Amy Jean's big wolfhound is scrabbling to reach under the kitchen door and pry it open to get outside. When the door won't open she looks up at us with a pitiful whine.
"Masha, where's your baby?" Amy Jean coos. "Where's your baby, Masha?"
Masha woofs and throws her shoulder frantically against the door.
Masha pretends to lie down, but cannot rest. With her front legs, she drags herself on her belly across the floor to Amy Jean's feet, little whimpers begging please, please, please and help help help.
"Masha, what's the matter?" Amy Jean teases. "Can't you find your baby?"
Masha leaps up, runs, and crashes into the door again. Amy Jean laughs and Masha throws her a bruised look over her shoulder. A missing baby is no laughing matter.
The things is, Masha has no baby. A week ago, she went into pseudocyesis, false pregnancy. All female dogs go through false pregnancies, but Masha's are severe. It's got her tits swollen and her head all turned around. She hunts all day for the babies her body tells her she should have and cries for them all night.
Amy Jean lifts the steamer of oysters out of pot in a wet cloud that smells like laundry and wine. Some people say that oysters smell like pussy, and to the degree that both smell like clean ocean, like salt water and abundant life, then yes. Amy pours white wine into the shallots simmering in the pan, so then there's vinegariness and butteriness and onion in the air, too, and the steam catches in our hair in tiny drops.

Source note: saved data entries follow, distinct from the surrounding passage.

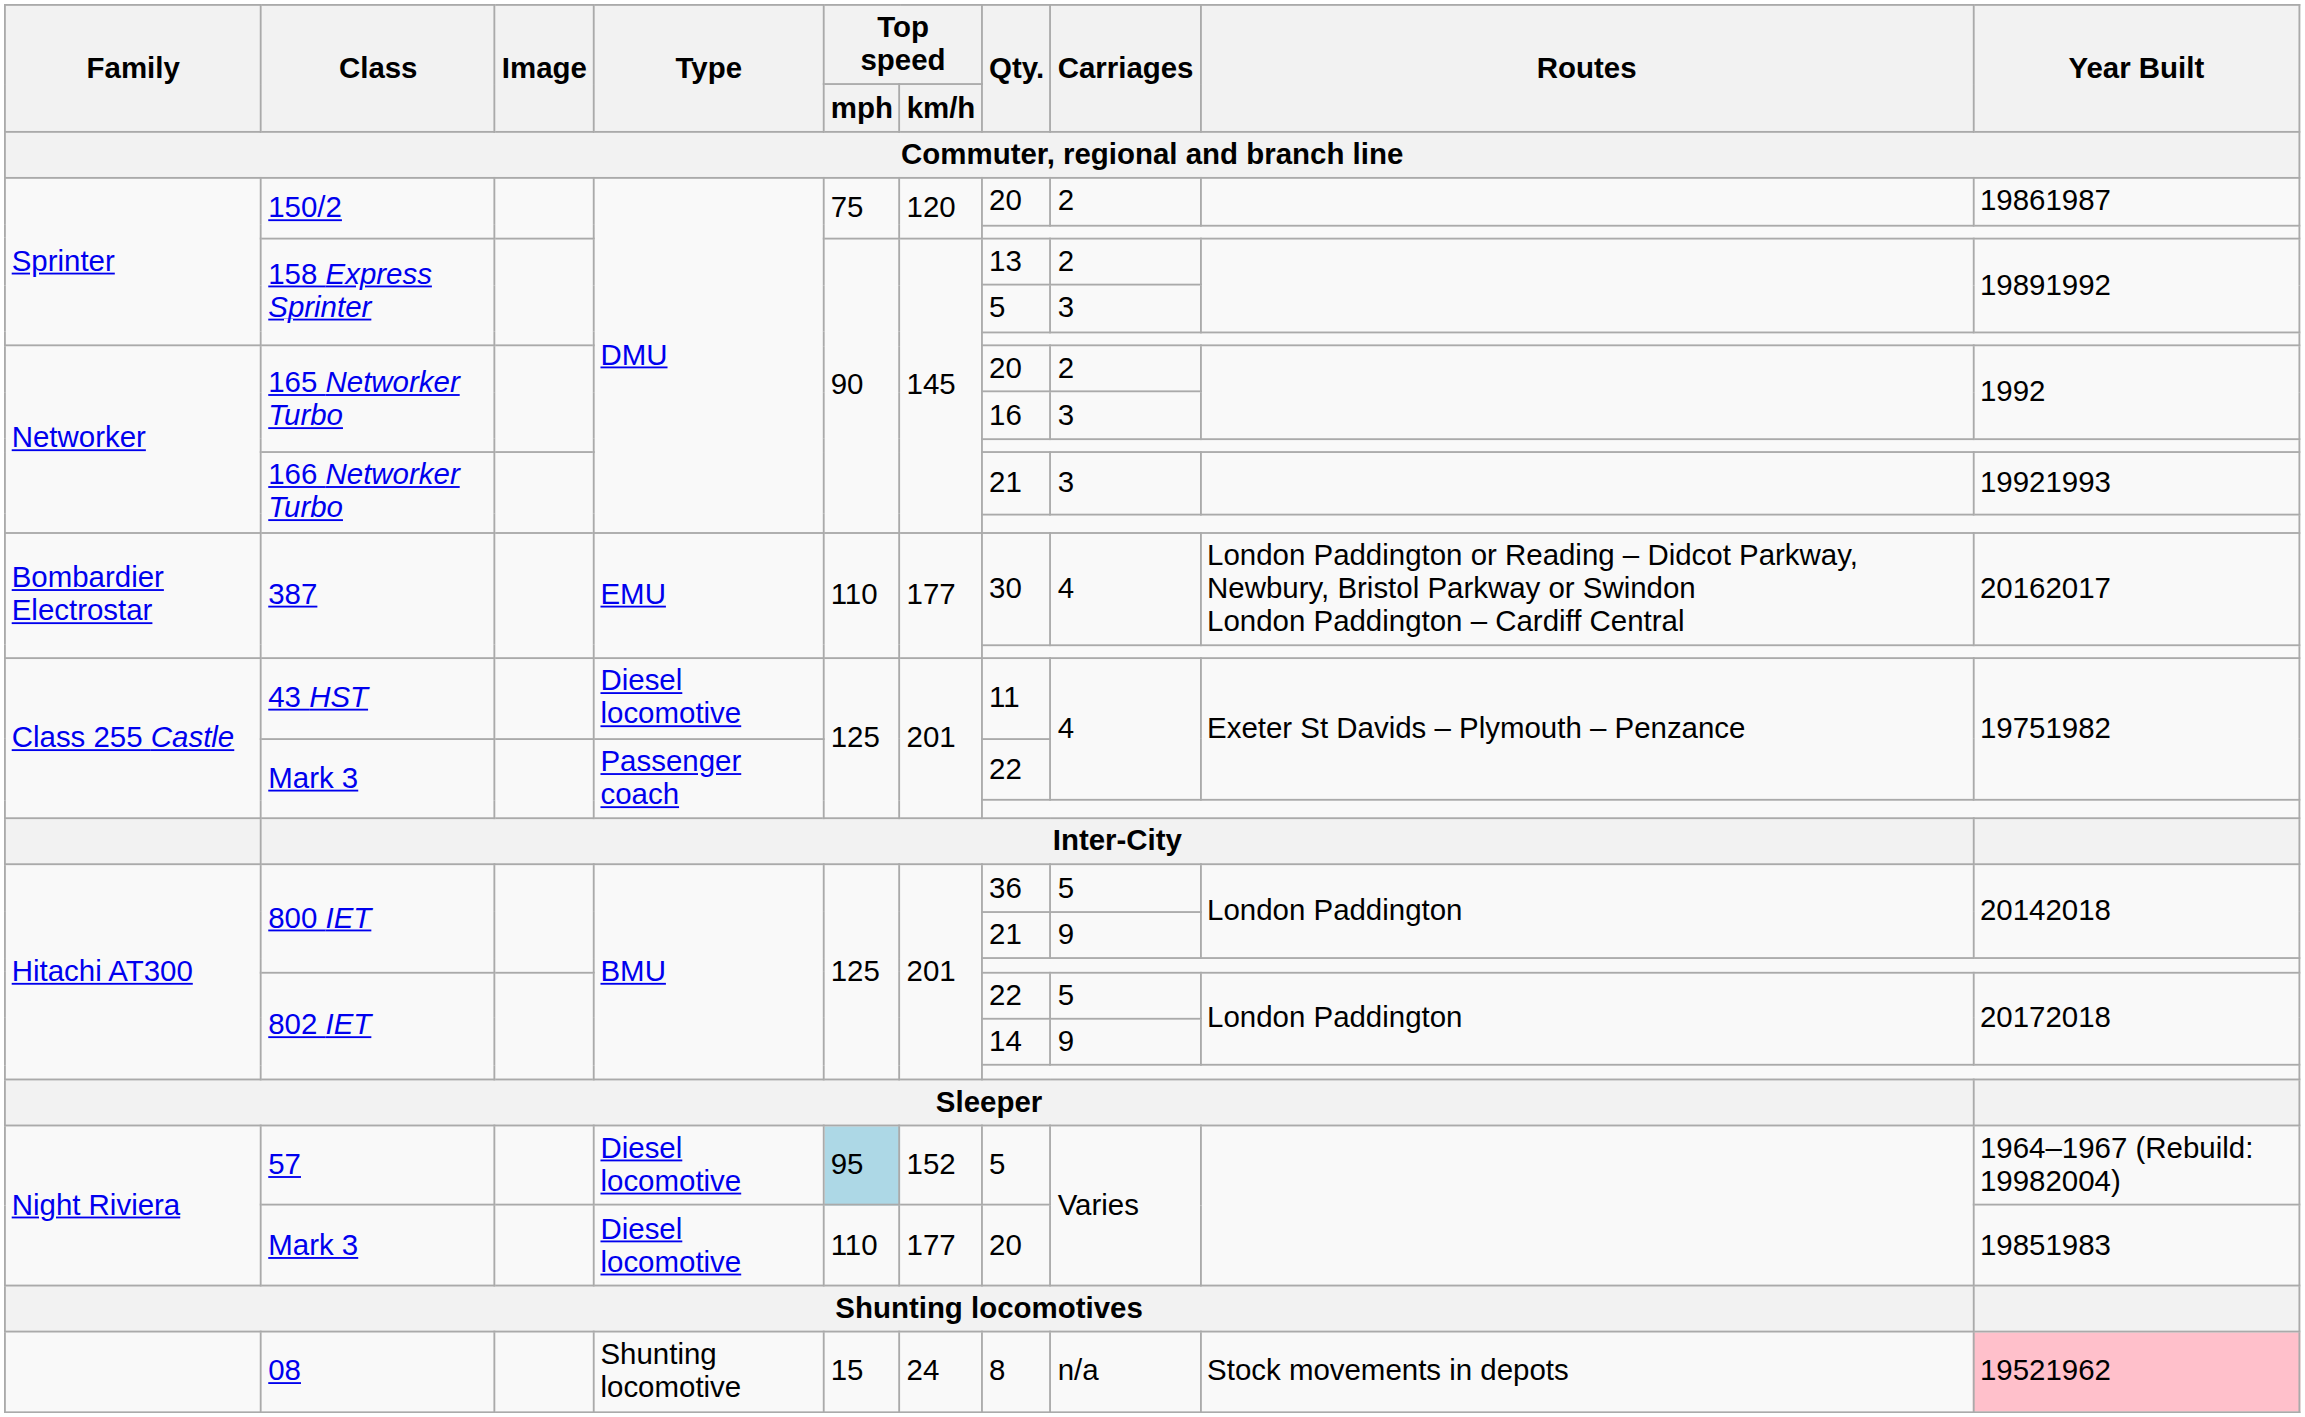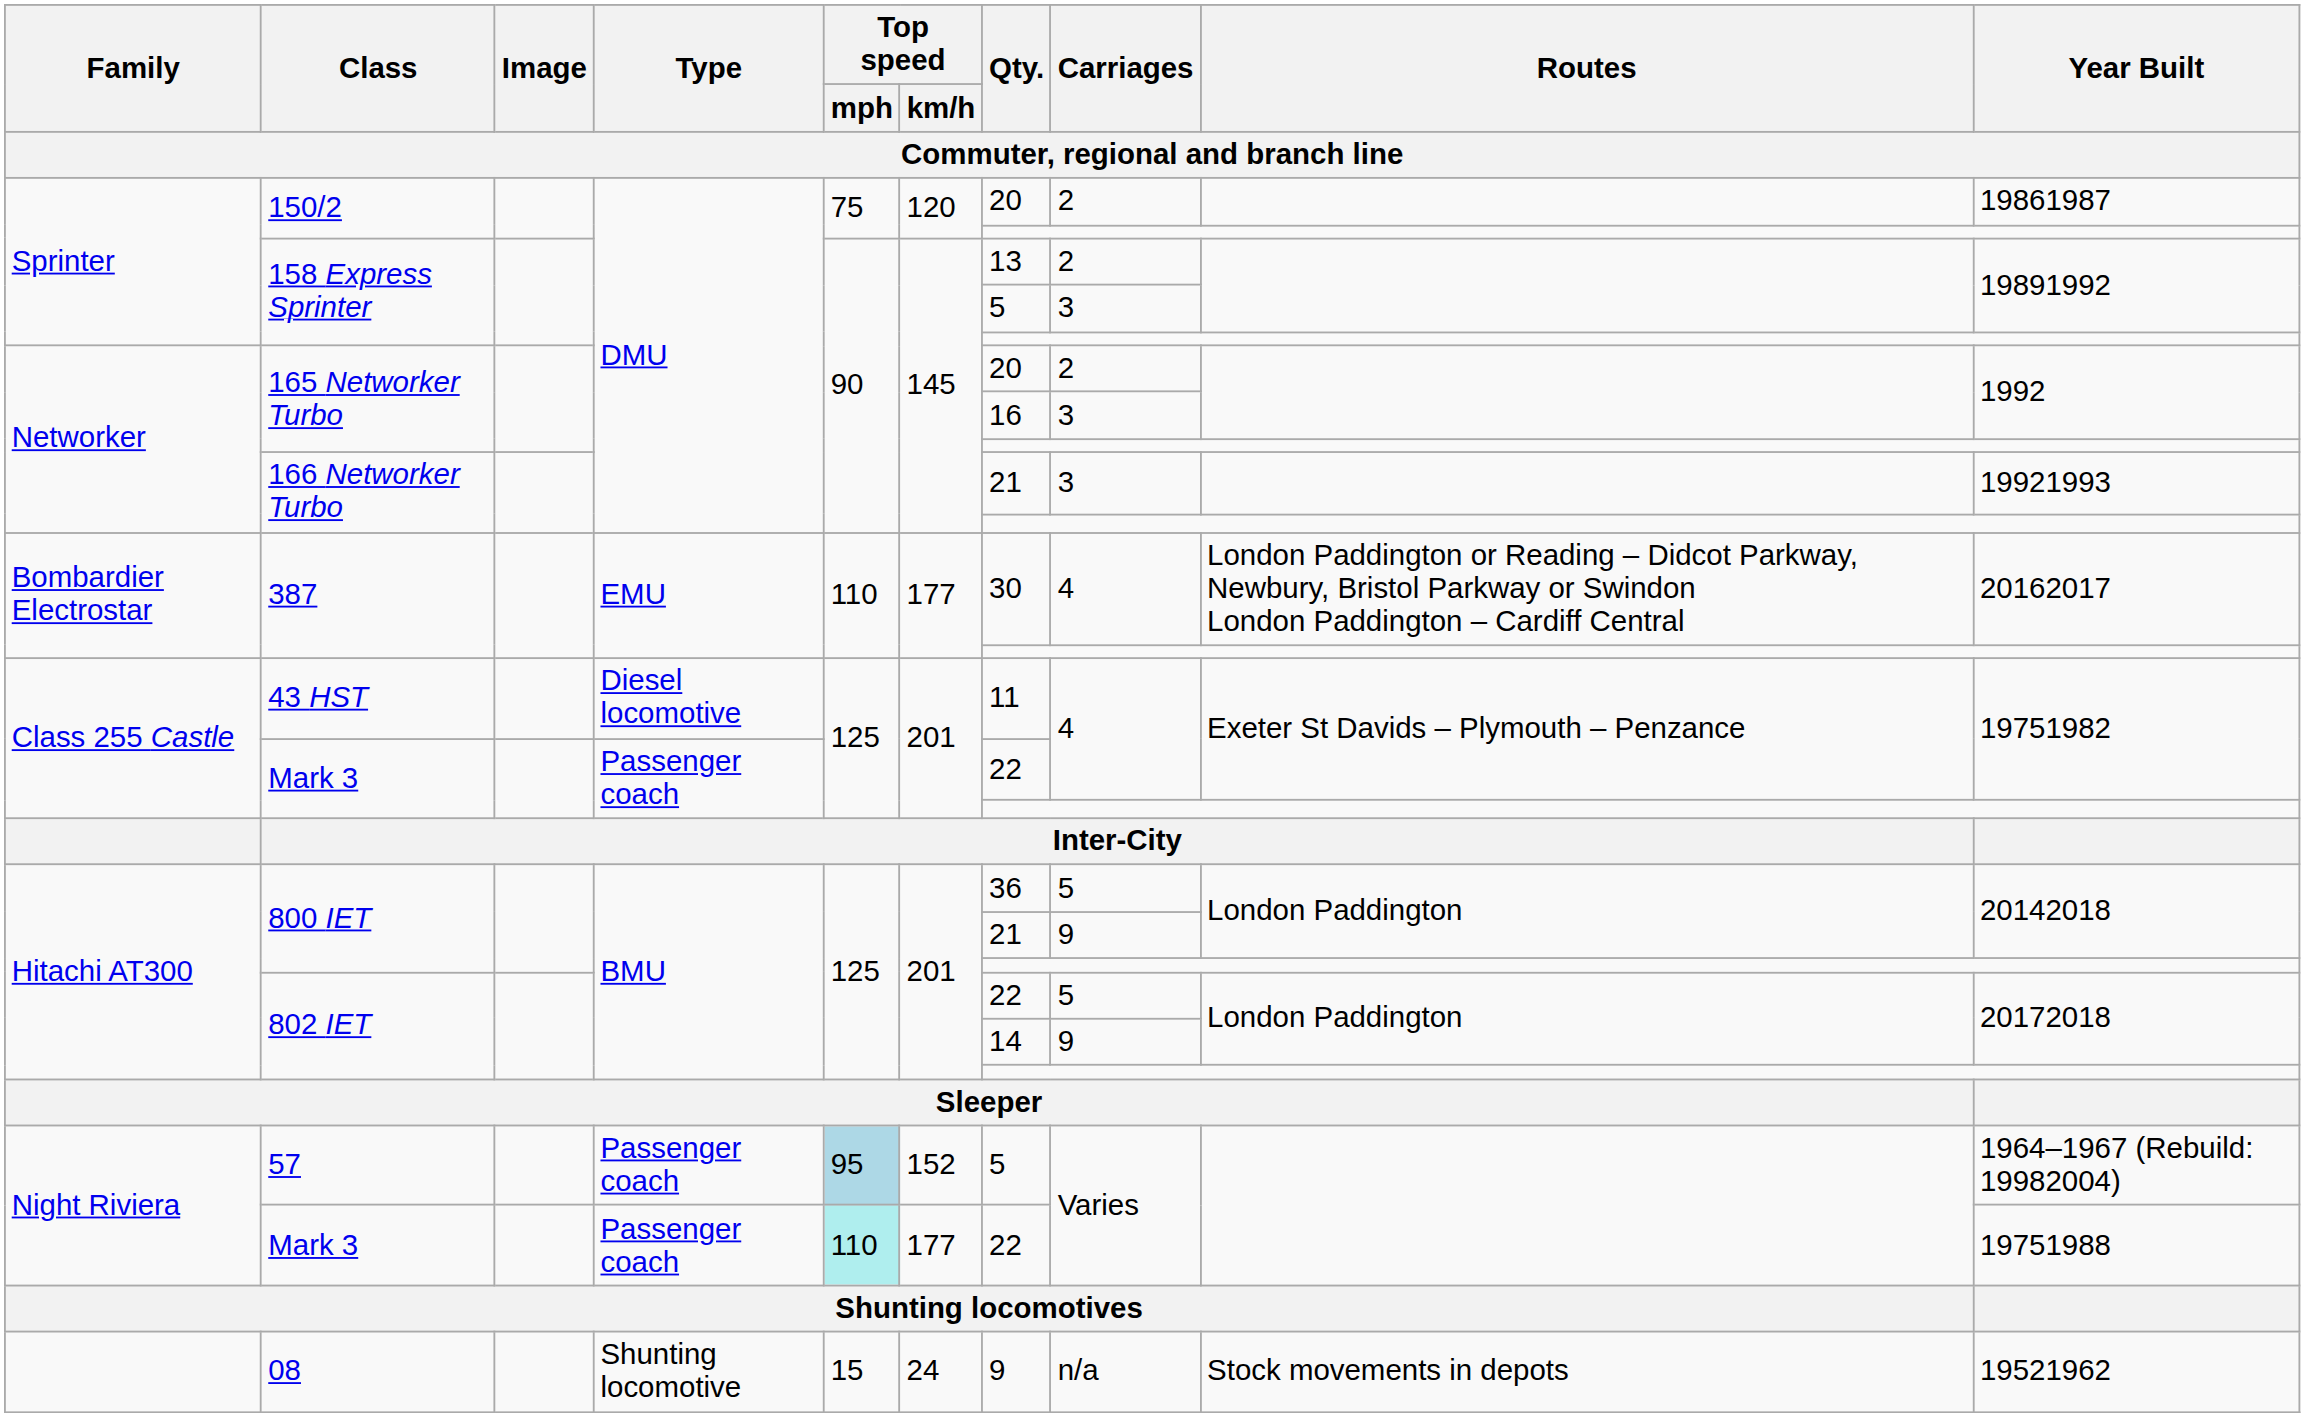57 | Type: Diesel locomotive -> Passenger coach
Night Riviera / Mark 3 | Type: Diesel locomotive -> Passenger coach
Night Riviera / Mark 3 | Top speed / mph: no background -> paleturquoise background
Night Riviera / Mark 3 | Qty.: 20 -> 22
Night Riviera / Mark 3 | Year Built: 19851983 -> 19751988
08 | Qty.: 8 -> 9
08 | Year Built: pink background -> no background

A year ago Amy Jean started to talk about having a baby. I was careful not to seem surprised. Amy Jean can have a baby if she wants. She has a real job these days, the kind with Opportunities for Advancement. She has a long-time boyfriend who would probably come around to the idea. She lives in a real house with real furniture. Babies, why not?
She wanted a baby a lot. A whole lot. I'd never seen anything exactly like it. She reminded me of someone terribly hungry, so close to real starvation that they can only think of food and everything in the world is either Food or Not Food and nothing else matters. But because things were not quite right and she was not making quite what she would like to be making at her job and because her boyfriend was not quite ready, she didn't have a baby. Then in June she found out she had cancer instead. The cancer is over now, but the irradiated iodine they killed it with is not good for fetuses and Amy Jean will not be having a baby for a while. Amy Jean is quite cautious. All my girlfriends are quite cautious, and none of us have babies.
"Masha, leave the door alone," Amy Jean says. Masha backs up reluctantly, turns toward the hallway and finally throws herself down on her side in an agony of grief. I rub the back of her neck with my toes. Poor Masha.
I don't think I've ever felt it, that particular hunger. If I had I would know it, right? When I was growing up I always insisted that I was never having babies. The older people would nod knowingly and pat my leg and say you feel like that now, but don't worry, when the time comes you'll want it, everyone does-- a prospect I found only slightly less terrifying than the threat that Jesus would be saving me, whether I wanted him to or not. I want no overwhelming desires, no mystical overthrows of my will, no terrible hunger like Masha's terrible hunger.
I like babies just fine, I swear I do. I love my niece. She makes hilarious faces and endearing noises programmed to make me feel pleasantly protective. She laughs when jiggled and jumps when I jump and registers no objection to being dressed as a woodland creature for her auntie's entertainment. So far, she is perfect.
She doesn't make me want to have a baby, though. Not this year, anyway, or the year after that, or probably even the year after that. I am very busy for the foreseeable future. And if it goes on like that, I will probably never have a baby, and that shouldn't be a tragedy. Shouldn't be. I think.
There's a morality story, though, for women like me, and it's about a woman who always thinks she'll have a baby later when she feels like it but then she wakes up one morning in her early forties and realizes that a baby is exactly the one things she wants more than anything in the world. She has the hunger in her, and it is too late to do anything about it. It is a terrible threat.
Choices are frightening things in themselves. Don't worry, say the grown-ups in my mind. You'll change your mind. Everyone does.
The steam has split the mouths of the oysters into little moues. We crack the open and set them on the plate. Amy Jean goes to the kitchen door, wiping her hands on her skirt.
"Masha, you want to go out? You want to go out and look for your baby?" Masha snaps alert, body electrified with purpose. Amy Jean opens the door and Masha bounds out, barking. She will call and sniff the bushes for an hour for a puppy she will never find.
Amy Jean pours two glasses of white wine. I pick up the platter of oysters, trembling to be swallowed, and carry them to the table.